● **TASK TO COMPLETE**: For each record below, write an exact copy.
---*---
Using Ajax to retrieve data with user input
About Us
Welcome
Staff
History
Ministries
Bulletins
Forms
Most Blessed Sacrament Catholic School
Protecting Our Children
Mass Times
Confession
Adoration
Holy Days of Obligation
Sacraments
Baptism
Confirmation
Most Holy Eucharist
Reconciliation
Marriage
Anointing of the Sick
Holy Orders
---*---
● **OUTPUT FOR THIS EXERCISE**:
Using Ajax to retrieve data with user input
About Us
Welcome
Staff
History
Ministries
Bulletins
Forms
Most Blessed Sacrament Catholic School
Protecting Our Children
Mass Times
Confession
Adoration
Holy Days of Obligation
Sacraments
Baptism
Confirmation
Most Holy Eucharist
Reconciliation
Marriage
Anointing of the Sick
Holy Orders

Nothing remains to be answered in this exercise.